The first two stories are ruined by unconvincing, supernatural twists, and the third story follows the basic formula of the first Zuni doll story. Still, this sequel has its moments.
21 years after the original was released, Trilogy of Terror II tries to recapture the magic, manic energy that the first film brought, with three more stories told in anthology format with Lysette Anthony now playing the main lead.
“The Graveyard Rats”
Plot: The young widow of a millionaire and her lover attempt to access his fortune through nefarious means.
Review: Most of this story was quite good; Lysette Anthony was convincing as the put-upon young wife of a tyrannical old man, while Geraint Wyn Davies is gleefully unscrupulous as her lover who schemes to off the old man and collect his fortune. Most of the story is told in a drawn-out, thoughtful manner that shows the unravelling of the main characters’ plans. It’s only when we get to the third act that things take a turn for the strange.
The third act feels like something belonging to a different story and really didn’t fit with the narrative established. You had a supernatural element that just didn’t work for me with the rest of the story. Not only that, but the rats themselves were also unconvincing, large, red-eyed puppets that seemed to flop around instead of menace and maim. I get what they were trying to do – this feels very Poe-esque in execution. However, it just didn’t fit well together and wasn’t helped but the unconvincing appearance and performances by the rats.
Plot: The mother of a drowned boy conjures dark forces to bring her son back to life.
Review: Again, parts of this story worked. Lysette Anthony is decent as a depressed, desperate mother who will do anything to bring her child back. When Bobby does return to life, they do a bit of a slow-burn, not showing that there’s something not right with him at the start, but doing a gradual descent. There are parts of the story that are quite suspenseful, especially when Bobby gleefully tells his mother that they’re going to play hide-and-seek, though you know what he has in mind is anything but playful.
Where it goes sideways is again, in the third act. I don’t want to foist the blame solely on actor Blake Heron, who plays Bobby; I feel like, with better direction, the role would have been more menacing and less annoying. Unfortunately, that’s what Bobby becomes by the end – an annoying, braying brat. You aren’t scared, you just want to see him kicked out a window or set on fire and be done with it. Also, it suffered from the same problem as the last story – an unconvincing turn to the supernatural, this time with unconvincing makeup effects. Without this unfortunate turn, this middle story of the anthology would have been a lot better.
“He Who Kills”
Plot: After the events of the first Zuni fetish doll story told in the original movie, the police discover the doll and take it to the Museum of Natural History, only for it to return to life and wreak havoc.

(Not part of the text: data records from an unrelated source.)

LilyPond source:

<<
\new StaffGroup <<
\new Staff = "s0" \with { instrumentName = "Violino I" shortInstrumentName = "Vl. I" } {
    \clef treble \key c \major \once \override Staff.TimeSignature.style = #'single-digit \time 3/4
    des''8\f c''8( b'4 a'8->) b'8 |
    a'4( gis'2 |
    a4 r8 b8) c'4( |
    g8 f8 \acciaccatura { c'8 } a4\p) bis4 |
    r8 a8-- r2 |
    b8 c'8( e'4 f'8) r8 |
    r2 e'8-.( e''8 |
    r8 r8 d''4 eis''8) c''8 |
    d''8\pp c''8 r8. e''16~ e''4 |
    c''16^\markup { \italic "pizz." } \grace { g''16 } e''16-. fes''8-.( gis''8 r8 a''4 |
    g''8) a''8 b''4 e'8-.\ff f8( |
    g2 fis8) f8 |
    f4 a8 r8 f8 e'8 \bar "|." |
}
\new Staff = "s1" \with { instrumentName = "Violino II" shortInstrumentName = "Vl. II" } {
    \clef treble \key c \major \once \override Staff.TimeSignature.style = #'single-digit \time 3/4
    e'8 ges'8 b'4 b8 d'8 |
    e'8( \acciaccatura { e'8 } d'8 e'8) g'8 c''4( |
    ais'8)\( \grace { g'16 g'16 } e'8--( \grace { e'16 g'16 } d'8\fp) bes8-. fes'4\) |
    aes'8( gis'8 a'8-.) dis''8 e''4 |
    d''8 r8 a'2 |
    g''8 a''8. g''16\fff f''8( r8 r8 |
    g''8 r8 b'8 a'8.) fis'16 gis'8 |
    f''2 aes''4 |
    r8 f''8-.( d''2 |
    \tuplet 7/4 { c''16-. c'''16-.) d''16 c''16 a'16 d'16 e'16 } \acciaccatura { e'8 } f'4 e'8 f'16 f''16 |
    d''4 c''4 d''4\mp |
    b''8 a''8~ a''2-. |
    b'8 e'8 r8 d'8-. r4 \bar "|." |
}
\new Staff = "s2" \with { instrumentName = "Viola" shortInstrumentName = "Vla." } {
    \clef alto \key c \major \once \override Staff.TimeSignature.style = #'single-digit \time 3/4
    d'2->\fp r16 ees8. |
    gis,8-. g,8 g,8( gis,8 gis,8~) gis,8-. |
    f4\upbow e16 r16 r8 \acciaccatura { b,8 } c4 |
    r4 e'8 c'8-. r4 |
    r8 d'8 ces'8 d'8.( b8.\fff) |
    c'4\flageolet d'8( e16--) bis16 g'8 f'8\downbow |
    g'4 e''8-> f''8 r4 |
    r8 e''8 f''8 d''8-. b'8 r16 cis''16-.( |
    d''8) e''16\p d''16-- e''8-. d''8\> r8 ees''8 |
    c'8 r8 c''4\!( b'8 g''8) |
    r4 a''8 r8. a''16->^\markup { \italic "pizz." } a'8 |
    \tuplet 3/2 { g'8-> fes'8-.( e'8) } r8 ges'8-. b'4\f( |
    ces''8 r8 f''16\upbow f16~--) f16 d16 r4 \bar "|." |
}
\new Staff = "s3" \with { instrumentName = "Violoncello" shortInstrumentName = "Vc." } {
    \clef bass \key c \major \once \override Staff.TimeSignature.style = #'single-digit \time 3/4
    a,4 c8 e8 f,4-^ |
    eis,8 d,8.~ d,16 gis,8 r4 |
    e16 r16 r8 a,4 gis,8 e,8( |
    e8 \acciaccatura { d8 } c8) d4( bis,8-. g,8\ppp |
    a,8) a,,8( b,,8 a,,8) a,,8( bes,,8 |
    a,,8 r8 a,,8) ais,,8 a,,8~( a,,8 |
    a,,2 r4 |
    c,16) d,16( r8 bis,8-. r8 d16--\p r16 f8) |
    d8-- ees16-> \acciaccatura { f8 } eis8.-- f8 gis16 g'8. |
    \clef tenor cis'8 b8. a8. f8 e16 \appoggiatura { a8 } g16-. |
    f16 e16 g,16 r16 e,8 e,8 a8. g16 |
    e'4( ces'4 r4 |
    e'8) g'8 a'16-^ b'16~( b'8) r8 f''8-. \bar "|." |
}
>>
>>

Story: I thought it was an interesting idea to make this story a direct sequel to the original; I guess it speaks to how popular the first story was. Lysette Anthony gives her best performance of the three, this time playing just an ordinary woman, just doing her job and snickering snidely at the idea that the doll could return to life. She plays terrified well here, and she effectively gives credence to the threat of the doll. One of the deaths in this one was inventive and showed the doll wasn’t a one-trick killer, which also helped to amp up the scare level.
Unfortunately, again, the story is undone in the third act. I will say that unlike the other two stories, the effects in this one were better, certainly better than its predecessor. It also helps that the camera didn’t linger so much on the doll running around, which in the first film, led to it looking preposterous and laughable. The minimized focus on the doll’s actions did help. However, the problem is, the third act is just a rehash of the third act of the first film. The doll gets the main character alone, she traps it in a box-like object, it cuts its way out, etc. Literally, the same actions were performed, verbatim, from the original. This feels less like a homage and more like a cop-out as if the filmmakers didn’t know what new to bring during the confrontation between the main character and the doll and just went back to what worked in the original.
Overall, the sequel is (surprise, surprise), not as good as the original. That’s not to say there’s no value in this movie – it has its moments, Lysette Anthony tries her best, though she lacks Karen Black’s presence from the original. If they made the first two stories more consistent (as in didn’t undo everything with unconvincing supernatural effects at the end) and didn’t just copy the third story from the original, this would have been just as good as the first entry.